Mr. Belford, to Robert Lovelace, ESQ. 
Thursday night.

I was forced to take back my twenty guineas.  How the women managed it I can’t tell, (I suppose they too readily found a purchaser for the rich suit;) but she mistrusted, that I was the advancer of the money; and would not let the clothes go.  But Mrs. Lovick has actually sold, for fifteen guineas, some rich lace worth three times the sum; out of which she repaid her the money she borrowed for fees to the doctor, in an illness occasioned by the barbarity of the most savage of men.  Thou knowest his name!

The Doctor called on her in the morning it seems, and had a short debate with her about fees.  She insisted that he should take one every time he came, write or not write; mistrusting that he only gave verbal directions to Mrs. Lovick, or the nurse, to avoid taking any.

He said that it would be impossible for him, had he not been a physician, to forbear inquiries after the health and welfare of so excellent a person.  He had not the thought of paying her a compliment in declining the offered fee:  but he knew her case could not so suddenly vary as to demand his daily visits.  She must permit him, therefore, to inquire of the women below after her health; and he must not think of coming up, if he were to be pecuniarily rewarded for the satisfaction he was so desirous to give himself.

It ended in a compromise for a fee each other time; which she unwillingly submitted to; telling him, that though she was at present desolate and in disgrace, yet her circumstances were, of right, high; and no expenses could rise so as to be scrupled, whether she lived or died.  But she submitted, she added, to the compromise, in hopes to see him as often as he had opportunity; for she really looked upon him, and Mr.

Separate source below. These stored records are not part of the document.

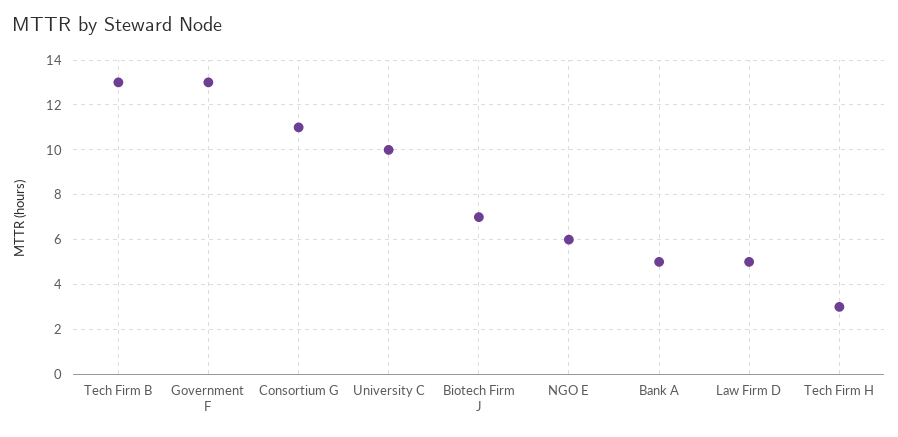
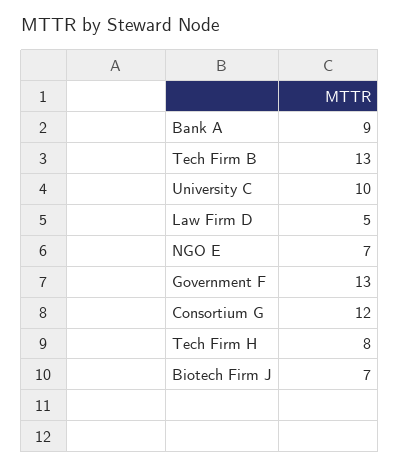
  {
    "Tech Firm B": 13,
    "Government F": 13,
-   "Consortium G": 11,
+   "Consortium G": 12,
    "University C": 10,
    "Biotech Firm J": 7,
-   "NGO E": 6,
+   "NGO E": 7,
-   "Bank A": 5,
+   "Bank A": 9,
    "Law Firm D": 5,
-   "Tech Firm H": 3
+   "Tech Firm H": 8
  }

Goddard, from their kind and tender treatment of her, with a regard next to filial.

I hope thou wilt make thyself acquainted with this worthy Doctor when thou comest to town; and give him thy thanks, for putting her into conceit with the sex that thou hast given her so much reason to execrate.

Farewell.

LETTER XXVIII

Mr. Lovelace, to John Belford, ESQ. 
M. Hall, Friday, July 21.

Just returned from an interview with this Hickman:  a precise fop of a fellow, as starched as his ruffles.

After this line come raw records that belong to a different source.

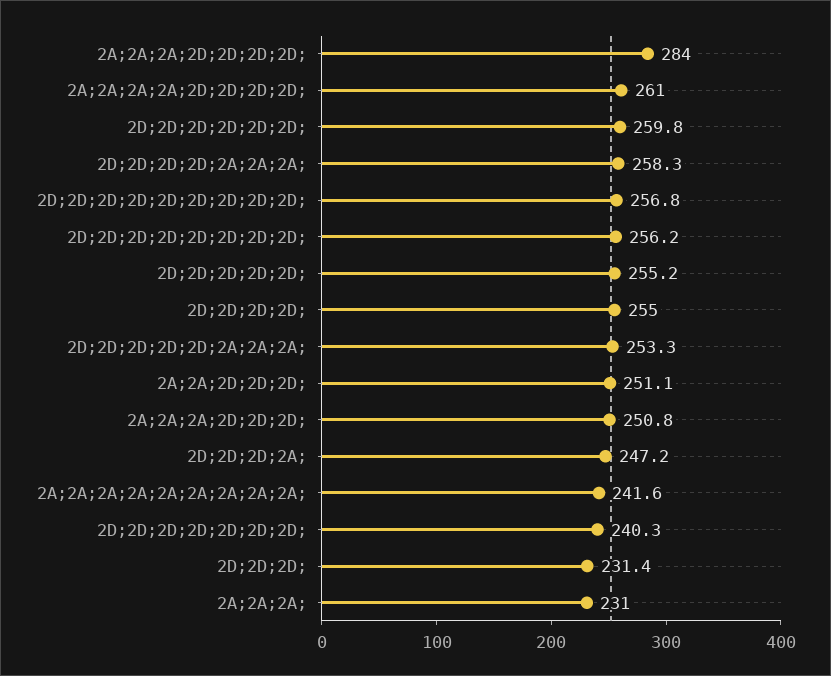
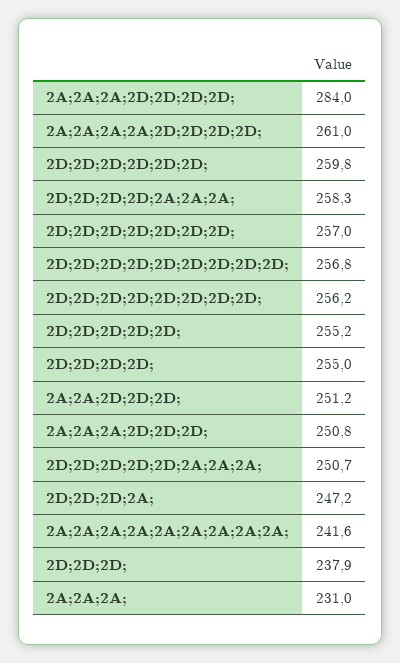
  {
    "2A;2A;2A;2D;2D;2D;2D;": 284,
    "2A;2A;2A;2A;2D;2D;2D;2D;": 261,
    "2D;2D;2D;2D;2D;2D;": 259.8,
    "2D;2D;2D;2D;2A;2A;2A;": 258.3,
    "2D;2D;2D;2D;2D;2D;2D;2D;2D;": 256.8,
    "2D;2D;2D;2D;2D;2D;2D;2D;": 256.2,
    "2D;2D;2D;2D;2D;": 255.2,
    "2D;2D;2D;2D;": 255,
-   "2D;2D;2D;2D;2D;2A;2A;2A;": 253.3,
+   "2D;2D;2D;2D;2D;2A;2A;2A;": 250.7,
-   "2A;2A;2D;2D;2D;": 251.1,
+   "2A;2A;2D;2D;2D;": 251.2,
    "2A;2A;2A;2D;2D;2D;": 250.8,
    "2D;2D;2D;2A;": 247.2,
    "2A;2A;2A;2A;2A;2A;2A;2A;2A;": 241.6,
-   "2D;2D;2D;2D;2D;2D;2D;": 240.3,
+   "2D;2D;2D;2D;2D;2D;2D;": 257,
-   "2D;2D;2D;": 231.4,
+   "2D;2D;2D;": 237.9,
    "2A;2A;2A;": 231
  }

Thou knowest I love him not, Jack; and whom we love not we cannot allow a merit to! perhaps not the merit they should be granted.  However, I am in earnest, when I say, that he seems to me to be so set, so prim, so affected, so mincing, yet so clouterly in his person, that I dare engage for thy opinion, if thou dost justice to him, and to thyself, that thou never beheldest such another, except in a pier-glass.